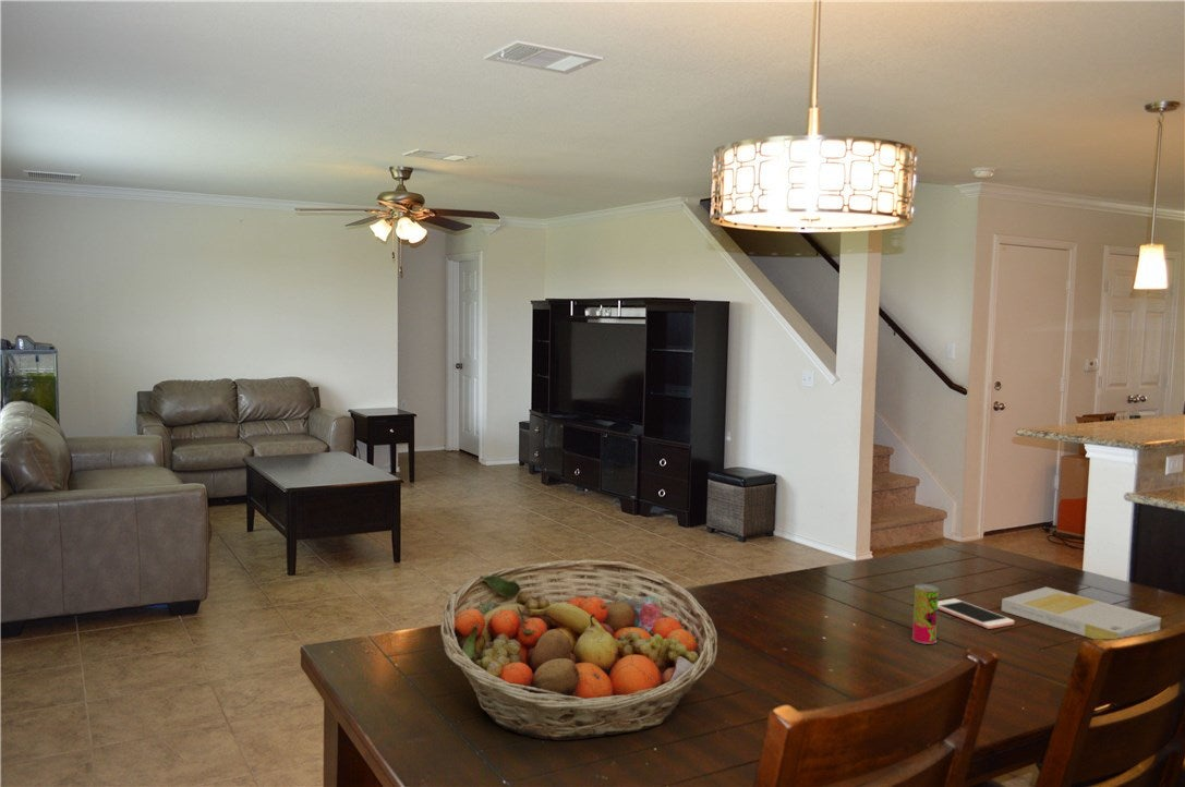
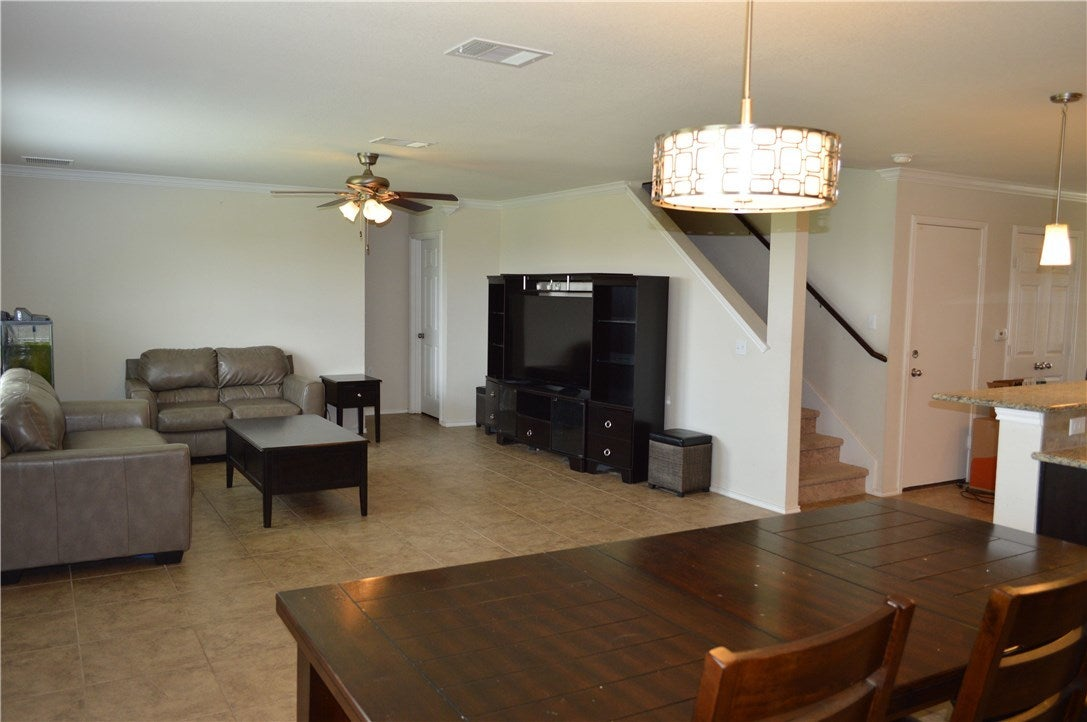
- book [1001,586,1162,640]
- beverage can [910,583,940,645]
- cell phone [938,597,1016,630]
- fruit basket [439,559,718,741]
_ _ _
For this exercise, retype the data above exactly and skip every image.

- book [1001,586,1162,640]
- beverage can [910,583,940,645]
- cell phone [938,597,1016,630]
- fruit basket [439,559,718,741]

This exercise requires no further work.